Source text:
/---

EDIT: I was replying to someone's (I can't remember who's) comment stating he meant no disrespect, but he disagreed with two of my points.  He thought Lon Chaney's portrayal of "The Phantom of the Opera" was used as the basis for Aurora's model kit.  He also attributed Aurora's "The Mummy"  model kit to have been patterned after Boris Karloff's "The Mummy" role.  After I finished replying to it, I noticed his post had been deleted.  ???

===================================================

 

 

I don't mind having a difference of opinion with anybody.  I shouldn't feel disrespected, and I don't.  I like discussing all kinds of subjects, and I welcome differing views.

 

Anyway, after some cool pics I gathered together you'll find my response to the points you brought up:

 

Phantom and Hunchback Comparisons

My comments were mainly about the box art.  At the very top of this collage, it does look like Lon Chaney (1st row, 1st pic) was used as a source for the actual model (2nd row, 1st pic) due to the prominent cheekbones.  However James Cagney's portrayal of Lon Chaney (1st row, 2nd pic) in "Man of a Thousand Faces" (1957) must have been used as a source for the box art (2nd row, 2nd pic & 4th row, 1st pic).  The crooked snarl and wrinkled cheeks on Cagney's face look exactly like the box

 

As for the original Hunchback box art (2nd row, 4th pic), it is plain to see its similarity to Anthony Quinn's portrayal of Quasimodo (3rd row, 2nd pic) in "The Hunchback of Notre Dame" (1956).  The actual plastic model (3rd row, 1st pic) has short hair (you can plainly see his ears) and his shirt makes a "V" shape.  That is also true of Anthony Quinn's look.  Lon Chaney's Quasimodo has long hair covering his ears with his shirt having fallen all the way down.  The blockhead shape of Chaney's look is the only thing the model has in common with it.  It appears that if the model's jaw line was thinner in a "V" shape, the face would look much more like Anthony Quinn.

The revised Beatle-ized Hunchback box art (2nd row, 3rd pic) doesn't look like either of them in my opinion.

Who did the sculptors originally use as a source?  We'll probably never know for sure with these two.  The box art is much more apparent though as you can see.

 

As for The Mummy, there's simply no question about it.  Boris Karloff played the role of Im-Ho-tep in Universal's The Mummy (1932).  Yes, he did undergo the experience of being made up fully from head to toe to look like a mummy.  However In-ho-tep had the full use of both eyes and both arms.

\---

Data extract:
/---

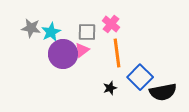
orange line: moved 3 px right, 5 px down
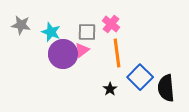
gray star: moved 10 px left, 3 px up
cyan star: rotated 24 degrees counterclockwise
black star: moved 1 px down; rotated 16 degrees counterclockwise
black semicircle: moved 3 px right, 4 px up; rotated 96 degrees clockwise
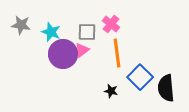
black star: moved 1 px right, 2 px down; rotated 24 degrees counterclockwise
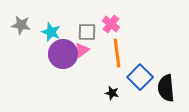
black star: moved 1 px right, 2 px down
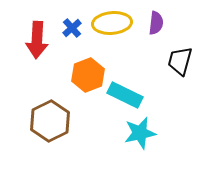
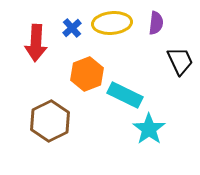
red arrow: moved 1 px left, 3 px down
black trapezoid: rotated 140 degrees clockwise
orange hexagon: moved 1 px left, 1 px up
cyan star: moved 9 px right, 4 px up; rotated 24 degrees counterclockwise
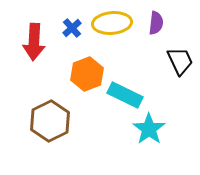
red arrow: moved 2 px left, 1 px up
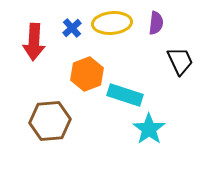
cyan rectangle: rotated 8 degrees counterclockwise
brown hexagon: rotated 21 degrees clockwise
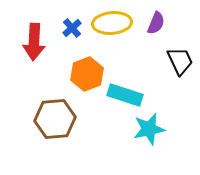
purple semicircle: rotated 15 degrees clockwise
brown hexagon: moved 5 px right, 2 px up
cyan star: rotated 24 degrees clockwise
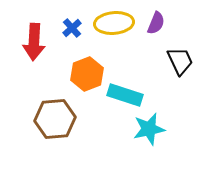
yellow ellipse: moved 2 px right
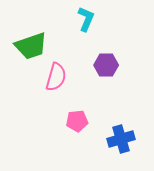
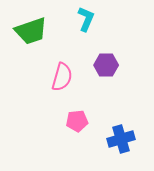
green trapezoid: moved 15 px up
pink semicircle: moved 6 px right
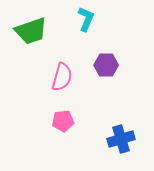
pink pentagon: moved 14 px left
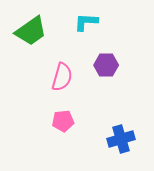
cyan L-shape: moved 3 px down; rotated 110 degrees counterclockwise
green trapezoid: rotated 16 degrees counterclockwise
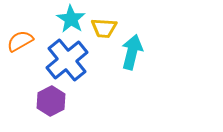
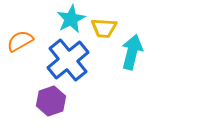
cyan star: rotated 12 degrees clockwise
blue cross: moved 1 px right
purple hexagon: rotated 8 degrees clockwise
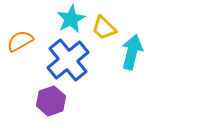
yellow trapezoid: rotated 40 degrees clockwise
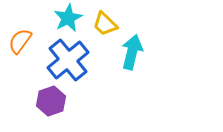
cyan star: moved 3 px left, 1 px up
yellow trapezoid: moved 1 px right, 4 px up
orange semicircle: rotated 24 degrees counterclockwise
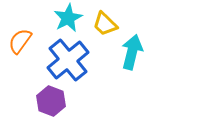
purple hexagon: rotated 20 degrees counterclockwise
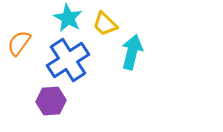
cyan star: rotated 16 degrees counterclockwise
orange semicircle: moved 1 px left, 2 px down
blue cross: rotated 6 degrees clockwise
purple hexagon: rotated 24 degrees counterclockwise
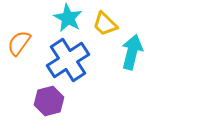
purple hexagon: moved 2 px left; rotated 12 degrees counterclockwise
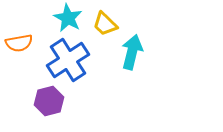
orange semicircle: rotated 136 degrees counterclockwise
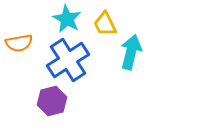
cyan star: moved 1 px left, 1 px down
yellow trapezoid: rotated 20 degrees clockwise
cyan arrow: moved 1 px left
purple hexagon: moved 3 px right
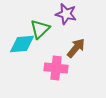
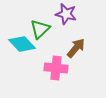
cyan diamond: rotated 52 degrees clockwise
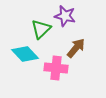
purple star: moved 1 px left, 2 px down
green triangle: moved 1 px right
cyan diamond: moved 3 px right, 10 px down
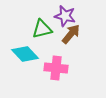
green triangle: moved 1 px right; rotated 30 degrees clockwise
brown arrow: moved 5 px left, 14 px up
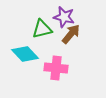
purple star: moved 1 px left, 1 px down
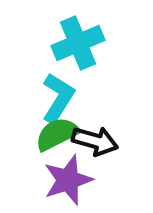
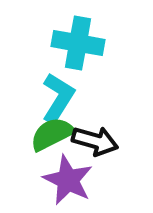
cyan cross: rotated 33 degrees clockwise
green semicircle: moved 5 px left
purple star: rotated 27 degrees counterclockwise
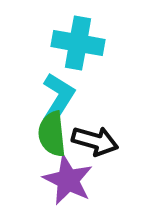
green semicircle: rotated 69 degrees counterclockwise
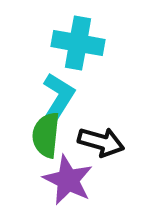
green semicircle: moved 6 px left, 1 px down; rotated 12 degrees clockwise
black arrow: moved 6 px right, 1 px down
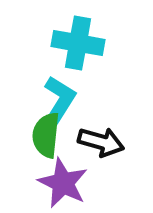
cyan L-shape: moved 1 px right, 3 px down
purple star: moved 5 px left, 3 px down
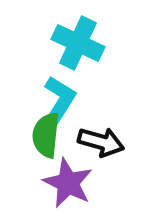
cyan cross: rotated 15 degrees clockwise
purple star: moved 5 px right
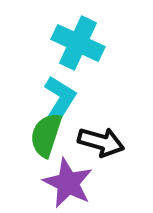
green semicircle: rotated 12 degrees clockwise
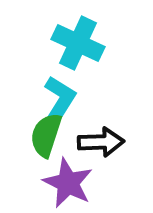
black arrow: rotated 18 degrees counterclockwise
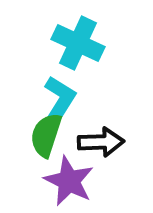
purple star: moved 1 px right, 2 px up
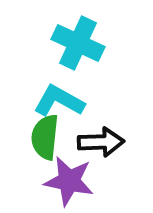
cyan L-shape: rotated 93 degrees counterclockwise
green semicircle: moved 1 px left, 2 px down; rotated 12 degrees counterclockwise
purple star: rotated 15 degrees counterclockwise
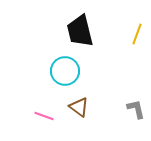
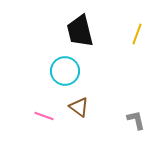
gray L-shape: moved 11 px down
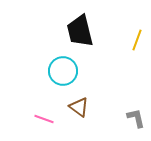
yellow line: moved 6 px down
cyan circle: moved 2 px left
pink line: moved 3 px down
gray L-shape: moved 2 px up
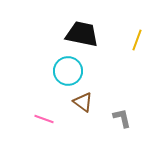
black trapezoid: moved 2 px right, 3 px down; rotated 116 degrees clockwise
cyan circle: moved 5 px right
brown triangle: moved 4 px right, 5 px up
gray L-shape: moved 14 px left
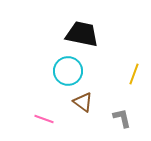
yellow line: moved 3 px left, 34 px down
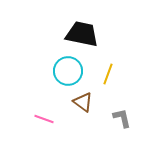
yellow line: moved 26 px left
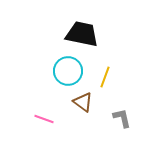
yellow line: moved 3 px left, 3 px down
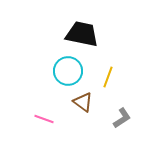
yellow line: moved 3 px right
gray L-shape: rotated 70 degrees clockwise
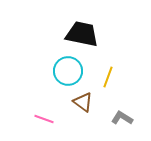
gray L-shape: rotated 115 degrees counterclockwise
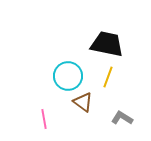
black trapezoid: moved 25 px right, 10 px down
cyan circle: moved 5 px down
pink line: rotated 60 degrees clockwise
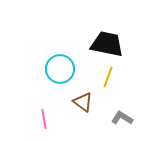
cyan circle: moved 8 px left, 7 px up
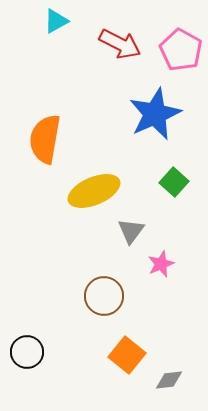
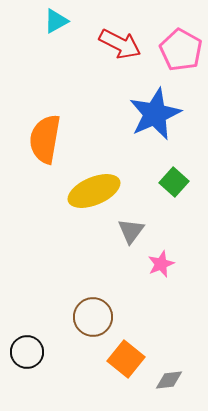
brown circle: moved 11 px left, 21 px down
orange square: moved 1 px left, 4 px down
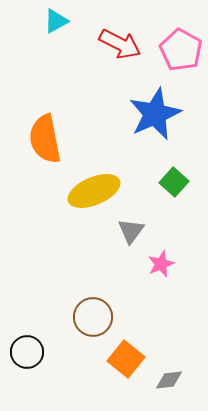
orange semicircle: rotated 21 degrees counterclockwise
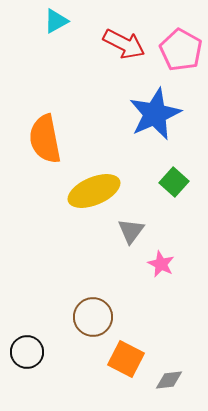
red arrow: moved 4 px right
pink star: rotated 24 degrees counterclockwise
orange square: rotated 12 degrees counterclockwise
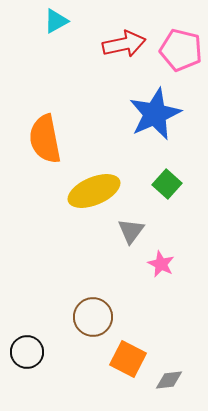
red arrow: rotated 39 degrees counterclockwise
pink pentagon: rotated 15 degrees counterclockwise
green square: moved 7 px left, 2 px down
orange square: moved 2 px right
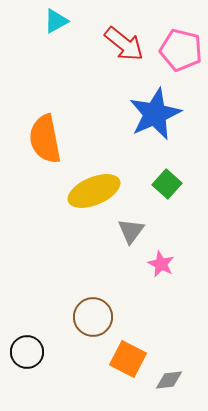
red arrow: rotated 51 degrees clockwise
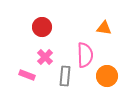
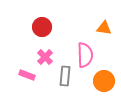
orange circle: moved 3 px left, 5 px down
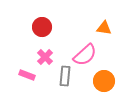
pink semicircle: rotated 50 degrees clockwise
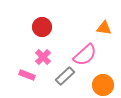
pink cross: moved 2 px left
gray rectangle: rotated 42 degrees clockwise
orange circle: moved 1 px left, 4 px down
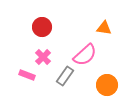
gray rectangle: rotated 12 degrees counterclockwise
orange circle: moved 4 px right
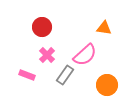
pink cross: moved 4 px right, 2 px up
gray rectangle: moved 1 px up
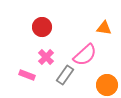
pink cross: moved 1 px left, 2 px down
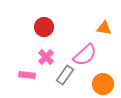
red circle: moved 2 px right
pink rectangle: rotated 14 degrees counterclockwise
orange circle: moved 4 px left, 1 px up
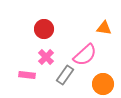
red circle: moved 2 px down
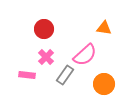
orange circle: moved 1 px right
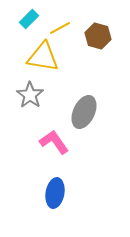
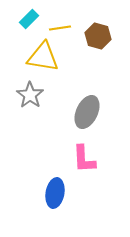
yellow line: rotated 20 degrees clockwise
gray ellipse: moved 3 px right
pink L-shape: moved 30 px right, 17 px down; rotated 148 degrees counterclockwise
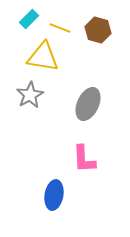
yellow line: rotated 30 degrees clockwise
brown hexagon: moved 6 px up
gray star: rotated 8 degrees clockwise
gray ellipse: moved 1 px right, 8 px up
blue ellipse: moved 1 px left, 2 px down
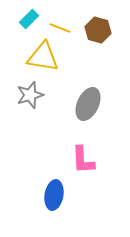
gray star: rotated 12 degrees clockwise
pink L-shape: moved 1 px left, 1 px down
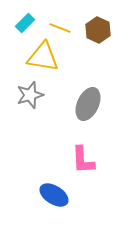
cyan rectangle: moved 4 px left, 4 px down
brown hexagon: rotated 10 degrees clockwise
blue ellipse: rotated 68 degrees counterclockwise
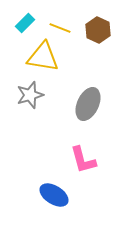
pink L-shape: rotated 12 degrees counterclockwise
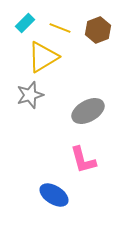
brown hexagon: rotated 15 degrees clockwise
yellow triangle: rotated 40 degrees counterclockwise
gray ellipse: moved 7 px down; rotated 36 degrees clockwise
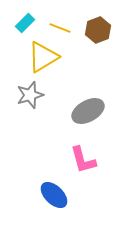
blue ellipse: rotated 12 degrees clockwise
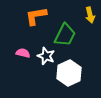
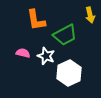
orange L-shape: moved 4 px down; rotated 90 degrees counterclockwise
green trapezoid: rotated 35 degrees clockwise
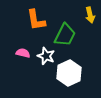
green trapezoid: rotated 35 degrees counterclockwise
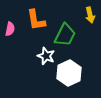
pink semicircle: moved 13 px left, 24 px up; rotated 88 degrees clockwise
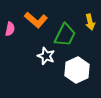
yellow arrow: moved 7 px down
orange L-shape: rotated 40 degrees counterclockwise
white hexagon: moved 8 px right, 3 px up
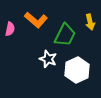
white star: moved 2 px right, 3 px down
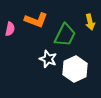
orange L-shape: rotated 20 degrees counterclockwise
white hexagon: moved 2 px left, 1 px up
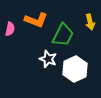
green trapezoid: moved 2 px left
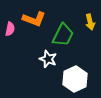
orange L-shape: moved 2 px left, 1 px up
white hexagon: moved 10 px down
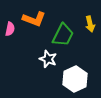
yellow arrow: moved 2 px down
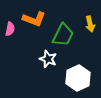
white hexagon: moved 3 px right, 1 px up
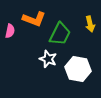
pink semicircle: moved 2 px down
green trapezoid: moved 3 px left, 1 px up
white hexagon: moved 9 px up; rotated 25 degrees counterclockwise
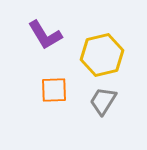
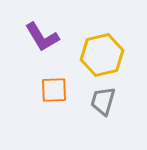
purple L-shape: moved 3 px left, 2 px down
gray trapezoid: rotated 16 degrees counterclockwise
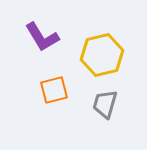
orange square: rotated 12 degrees counterclockwise
gray trapezoid: moved 2 px right, 3 px down
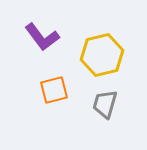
purple L-shape: rotated 6 degrees counterclockwise
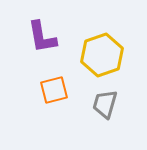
purple L-shape: rotated 27 degrees clockwise
yellow hexagon: rotated 6 degrees counterclockwise
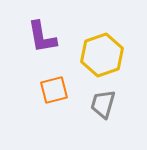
gray trapezoid: moved 2 px left
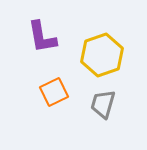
orange square: moved 2 px down; rotated 12 degrees counterclockwise
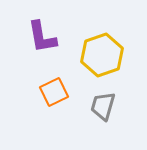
gray trapezoid: moved 2 px down
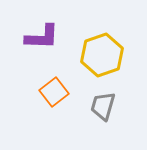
purple L-shape: rotated 78 degrees counterclockwise
orange square: rotated 12 degrees counterclockwise
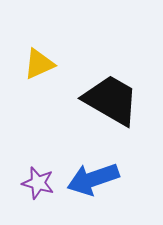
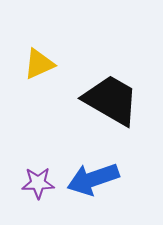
purple star: rotated 16 degrees counterclockwise
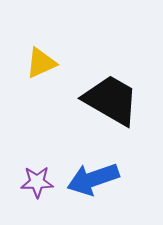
yellow triangle: moved 2 px right, 1 px up
purple star: moved 1 px left, 1 px up
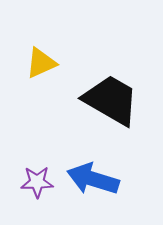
blue arrow: rotated 36 degrees clockwise
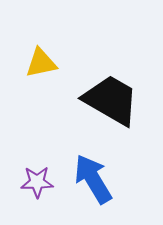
yellow triangle: rotated 12 degrees clockwise
blue arrow: rotated 42 degrees clockwise
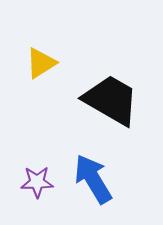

\---

Objective 1:
Transcribe the Aurora model kit post from "Who did the" up to and including "you can see.".
Objective 2:
Write the next part of the Aurora model kit post, picking up after its final sentence.
The entries were taken from a separate source.

Written answer 1:
Who did the sculptors originally use as a source?  We'll probably never know for sure with these two.  The box art is much more apparent though as you can see.

Written answer 2:
In Universal's effort to create a Mummy franchise, they re-used footage from that 1932 film to create the origin of the new mummy, Kharis.  He could be brought back to life with a tea made from Tanna leaves.  The first in the entry was entitled, "The Mummy's Hand" (1940).  Tom Tyler---later to star in Republic's "Adventures of Captain Marvel" (1941)---was chosen to play Kharis.  His portrayal of Kharis retained the use of both eyes and both hands, although he suffered from a stiff right elbow and stiff left leg.  The High Priest of Karnak, who brought Kharis back to life, told him more Tanna leaf fluid would give him full mobility.

Then came Universal's first sequel to the Kharis mummy saga, "The Mummy's Tomb" (1942).  Lon Chaney Jr. took over the roll of Kharis along with the scars Kharis suffered at the end of "The Mummy's Hand".  There, Kharis had been trying to ingest the Tanna leaf tea that had spilled onto the floor, when a fiery brazier had been overturned onto him.  Although Kharis was immediately englufed in flames, the sequel revealed he survived despite being "seared, twisted, and maimed".  His right eye had been obliterated, and his right hand had been rendered useless.

In the pics below, you'll find Boris Karloff as The Mummy using his eye(s) (1st row, 1st pic), and using his right hand (1st row, 2nd pic).  He's using both eyes as Im-Ho-Tep (2nd row, 1st pic).  (Although only one eye is visible in my pic (1st row, 1st pic), both eyes clearly glisten during that scene.)

Kharis (Tom Tyler) is using both eyes, arms, and hands (3rd row, 1st pic).

Kharis (Lon Chaney) is unable to use his right eye, right arm, and right hand (4th row)

The box art for Aurora's "The Mummy" model (1st row, 3rd pic) and the actual model (2nd row, 2nd pic) both depict a mummy with a useless right eye and right arm.  Lon Chaney's Kharis is the only one like that.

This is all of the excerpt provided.